Currently our GitLab.com
gitlab_subscriptions table only captures the current state of our data. This is blocking us from doing any meaningful analysis on our subscriptions because we can only see who's subscribed right now. We have no data on who was subscribed two weeks ago or even two hours ago, all we know about is the state in this current moment.
The reasoning is because of the backend design of our application. In our database all records are overwritten to reflect the current state, which is a good design from an application point-of-view, but makes analysis of our data impossible. This "throwing out" of data is causing GitLab Inc. to miss out on capturing tons of valuable information.
For example: if a customers starts a trial on gitlab.com, we'll create a
gitlab_subscriptions record with
is_trial=True. If they later upgrade to a Gold plan, the existing record gets overwritten with a new record that has
is_trial=False. By throwing out all information about the trial ever existing, we'll never be able to measure the value or success of trials at GitLab. The exact same thing can be said about free plans, we currently have no way to see any of those conversions.
By preserving historical information, we will be able to calculate the value of trials, free plans, and the LTV of all visitors to GitLab.com. Paul Machle (CFO) has asked us multiple times for an LTV analysis on free users to GitLab.com and this issue is the single thing blocking us from doing that.
We would like to see a
gitlab_subscriptions_logs table added that keeps a record of all changes to
gitlab_subscriptions. Having a separate table would allow us to leave the original
gitlab_subscriptions alone and not having to risk breaking anything or slowing anything down.
The gitlab_subscripition records the current state of our gitlab_subscriptions. The records are slowly mutable. On the contrary, the gitlab_subscription_logs will store sequences of immutable events. Upon any creation, update or deletion event (does that happen ?) in our database a new row will be added with all metadata attached to the specific object. This table will allow us to keep track of all changes happening in the database. For example status changes of a specific subscription (from active to expire, or from trial started to active subscriptions...)
gitlab_subscription_logs table will have all columns that are in gitlab_subscriptions` + extra metadata:
- version: which version of the gitlab_subscription are we seeing. that will be a counter starting at 1
- action_type: creation, update, deletion
So I'll have a single
history_logs which could be used in the future for every historical log needs.

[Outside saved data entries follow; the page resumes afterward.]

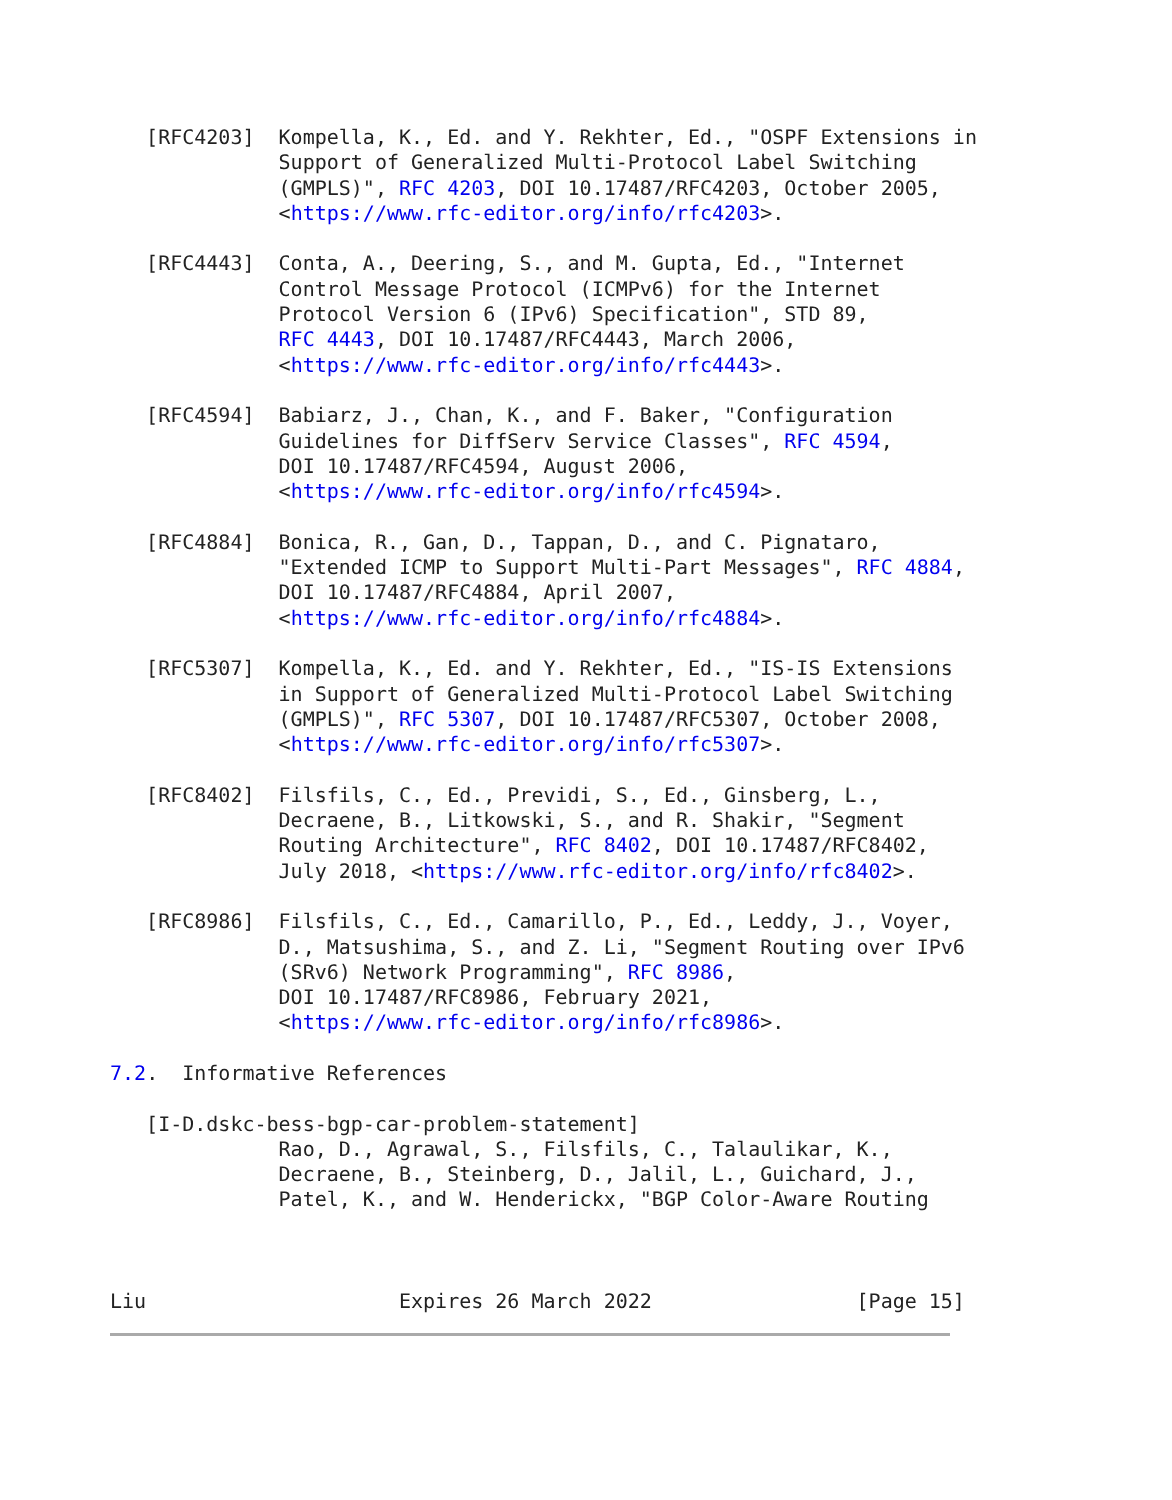[RFC4203]  Kompella, K., Ed. and Y. Rekhter, Ed., "OSPF Extensions in
              Support of Generalized Multi-Protocol Label Switching
              (GMPLS)", RFC 4203, DOI 10.17487/RFC4203, October 2005,
              <https://www.rfc-editor.org/info/rfc4203>.

   [RFC4443]  Conta, A., Deering, S., and M. Gupta, Ed., "Internet
              Control Message Protocol (ICMPv6) for the Internet
              Protocol Version 6 (IPv6) Specification", STD 89,
              RFC 4443, DOI 10.17487/RFC4443, March 2006,
              <https://www.rfc-editor.org/info/rfc4443>.

   [RFC4594]  Babiarz, J., Chan, K., and F. Baker, "Configuration
              Guidelines for DiffServ Service Classes", RFC 4594,
              DOI 10.17487/RFC4594, August 2006,
              <https://www.rfc-editor.org/info/rfc4594>.

   [RFC4884]  Bonica, R., Gan, D., Tappan, D., and C. Pignataro,
              "Extended ICMP to Support Multi-Part Messages", RFC 4884,
              DOI 10.17487/RFC4884, April 2007,
              <https://www.rfc-editor.org/info/rfc4884>.

   [RFC5307]  Kompella, K., Ed. and Y. Rekhter, Ed., "IS-IS Extensions
              in Support of Generalized Multi-Protocol Label Switching
              (GMPLS)", RFC 5307, DOI 10.17487/RFC5307, October 2008,
              <https://www.rfc-editor.org/info/rfc5307>.

   [RFC8402]  Filsfils, C., Ed., Previdi, S., Ed., Ginsberg, L.,
              Decraene, B., Litkowski, S., and R. Shakir, "Segment
              Routing Architecture", RFC 8402, DOI 10.17487/RFC8402,
              July 2018, <https://www.rfc-editor.org/info/rfc8402>.

   [RFC8986]  Filsfils, C., Ed., Camarillo, P., Ed., Leddy, J., Voyer,
              D., Matsushima, S., and Z. Li, "Segment Routing over IPv6
              (SRv6) Network Programming", RFC 8986,
              DOI 10.17487/RFC8986, February 2021,
              <https://www.rfc-editor.org/info/rfc8986>.

7.2.  Informative References

   [I-D.dskc-bess-bgp-car-problem-statement]
              Rao, D., Agrawal, S., Filsfils, C., Talaulikar, K.,
              Decraene, B., Steinberg, D., Jalil, L., Guichard, J.,
              Patel, K., and W. Henderickx, "BGP Color-Aware Routing



Liu                     Expires 26 March 2022                 [Page 15]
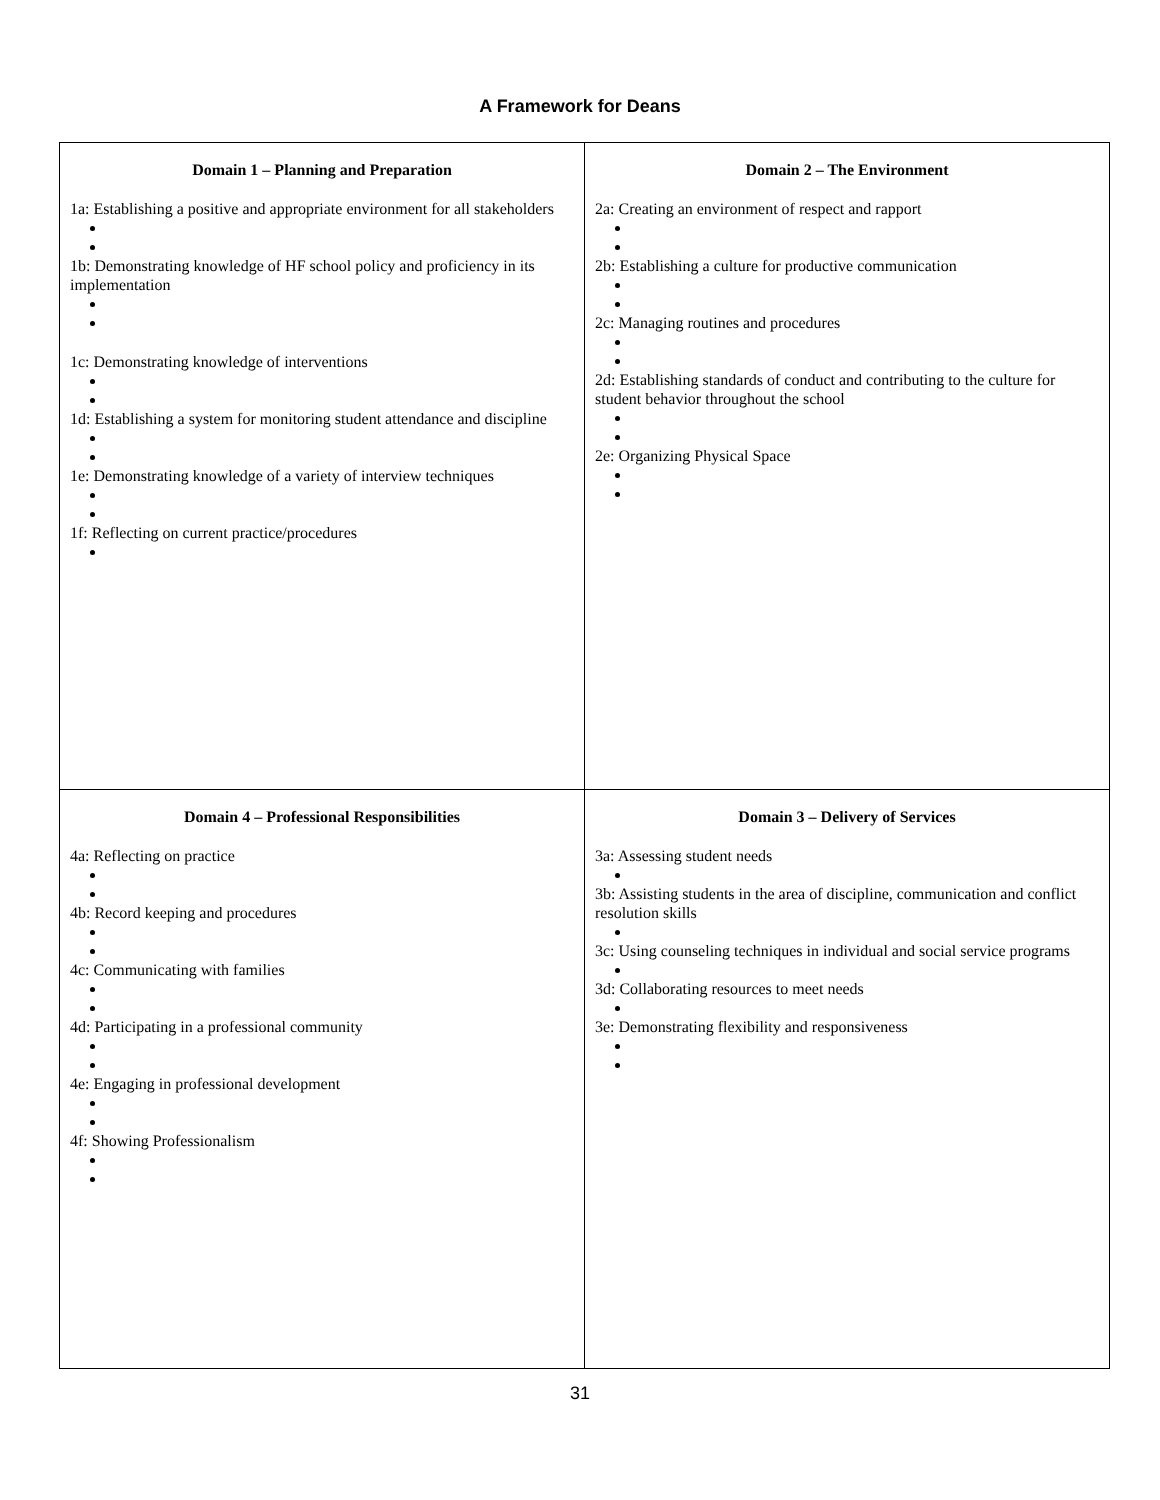A Framework for Deans
| Domain 1 – Planning and Preparation 1a: Establishing a positive and appropriate environment for all stakeholders 1b: Demonstrating knowledge of HF school policy and proficiency in its implementation 1c: Demonstrating knowledge of interventions 1d: Establishing a system for monitoring student attendance and discipline 1e: Demonstrating knowledge of a variety of interview techniques 1f: Reflecting on current practice/procedures | Domain 2 – The Environment 2a: Creating an environment of respect and rapport 2b: Establishing a culture for productive communication 2c: Managing routines and procedures 2d: Establishing standards of conduct and contributing to the culture for student behavior throughout the school 2e: Organizing Physical Space |
| Domain 4 – Professional Responsibilities 4a: Reflecting on practice 4b: Record keeping and procedures 4c: Communicating with families 4d: Participating in a professional community 4e: Engaging in professional development 4f: Showing Professionalism | Domain 3 – Delivery of Services 3a: Assessing student needs 3b: Assisting students in the area of discipline, communication and conflict resolution skills 3c: Using counseling techniques in individual and social service programs 3d: Collaborating resources to meet needs 3e: Demonstrating flexibility and responsiveness |
31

And it will contain all previous historical values, and except for the current value for any record in logged table.
id, created_at, about_type # "GitlabSubscription" or "GitlabNamespace".. about_id, # gitlab_subscriptions.id or.. polymorphic id of the related table data, jsonb # binary if allowed) to keep the whole of a subscription version: # which version of the gitlab_subscription are we seeing. that will be a counter starting at action_type: # creation, update, deletion
- We must check the size and the monthly growth of the log
- Check with the database team